У одного из этих гимнософистов Александр спросил: «Чем, скорее всего, заслуживается любовь», и тот спокойно ответил, «могуществом, не внушающим страха». У другого он спросил, как может человек превратиться в бога, и тот ответил, что человек превратится в бога, если совершит нечто такое, что невозможно совершить человеку (о чём подумал в этот момент Александр?!). У последнего гимнософиста он спросил, до каких пор следует жить человеку, и тот ответил, что человеку следует жить до тех пор, пока он не сочтёт, что умереть лучше, чем жить.

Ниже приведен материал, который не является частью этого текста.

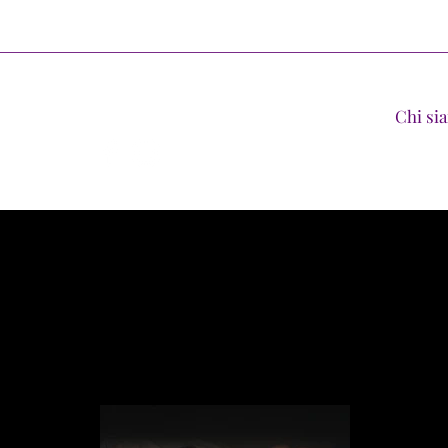
Principale
Chi si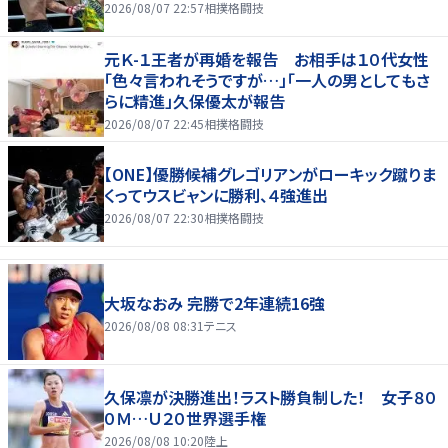
2026/08/07 22:57
相撲格闘技
元Ｋ-１王者が再婚を報告 お相手は１０代女性
「色々言われそうですが…」「一人の男としてもさ
らに精進」久保優太が報告
2026/08/07 22:45
相撲格闘技
【ONE】優勝候補グレゴリアンがローキック蹴りま
くってウスビャンに勝利、４強進出
2026/08/07 22:30
相撲格闘技
大坂なおみ 完勝で2年連続16強
2026/08/08 08:31
テニス
久保凛が決勝進出！ラスト勝負制した！ 女子８０
０Ｍ…Ｕ２０世界選手権
2026/08/08 10:20
陸上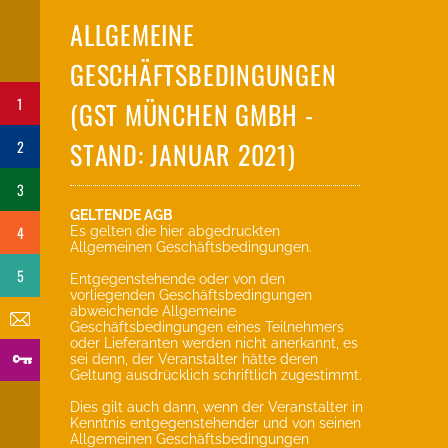
ALLGEMEINE
GESCHÄFTSBEDINGUNGEN
1
(GST MÜNCHEN GMBH -
STAND: JANUAR 2021)
2
3
GELTENDE AGB
4
Es gelten die hier abgedruckten
Allgemeinen Geschäftsbedingungen.
5
Entgegenstehende oder von den
vorliegenden Geschäftsbedingungen
abweichende Allgemeine
Geschäftsbedingungen eines Teilnehmers
oder Lieferanten werden nicht anerkannt, es
sei denn, der Veranstalter hätte deren
Geltung ausdrücklich schriftlich zugestimmt.
Dies gilt auch dann, wenn der Veranstalter in
Kenntnis entgegenstehender und von seinen
Allgemeinen Geschäftsbedingungen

Возможно, правы те комментаторы, которые в ответах индийских гимнософистов обнаруживают стиль греческих софистов. Александр встречал в Индии мудрецов, которые знали Пифагора, Сократа, Диогена, но чисто интуитивно, кажется, что, скорее стиль греческих софистов похож на стиль восточных мудрецов, чем наоборот.
Но при всей типологической близости греческих киников и индийских отшельников, они из разных культур, в одной это скорее эпатаж, в другой полная отрешённость от земных страстей.

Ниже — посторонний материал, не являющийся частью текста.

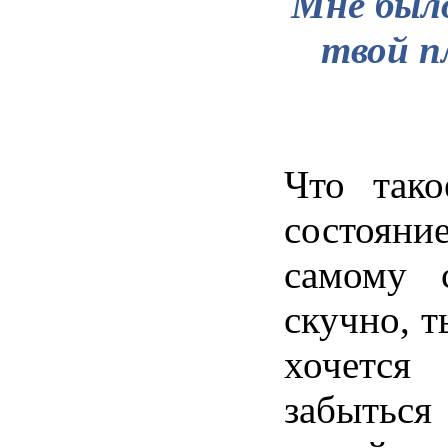
Мне
был
твой
п
Что
тако
состояни
самому
скучно
,
т
хочется
забыться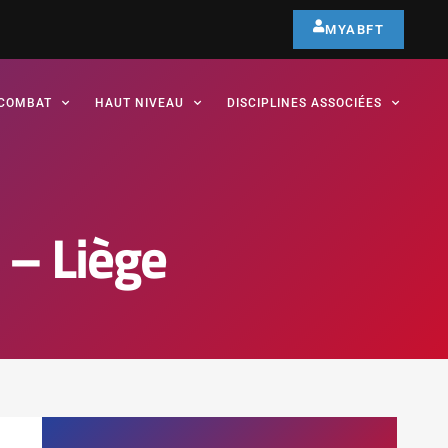
MYABFT
COMBAT
HAUT NIVEAU
DISCIPLINES ASSOCIÉES
 – Liège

Эллины долгое время гордились тем, что именно они открыли красоту человеческого тела, именно у них впервые соревновались нагие атлеты. И вот здесь, в Индии, нагие философы обнажёнными дискутируют на лугу, и ещё неизвестно, что «круче», как говорят сегодня, соревноваться, бегать и прыгать обнажённым, выставляя напоказ своё атлетическое тело, или вот так, непринуждённо беседовать на лугу о жизни и смерти, скидывая одежды, если они сковывают движение, не обращая внимания на то, красиво, атлетично, твоё тело или нет.
Одного из гимнософистов, Калана, Александр убедил присоединиться к своей свите. Позже Калан, страдавший болезнью желудка, решил «вылечиться». Он попросил Александра воздвигнуть для него костёр, попросил царя провести этот день в весёлой попойке, а сам спокойно взошёл на приготовленный для него костёр, укрылся с головой, не шевельнул ни рукой, ни ногой, и так принёс себя в жертву, по древнему обычаю мудрецов своей страны.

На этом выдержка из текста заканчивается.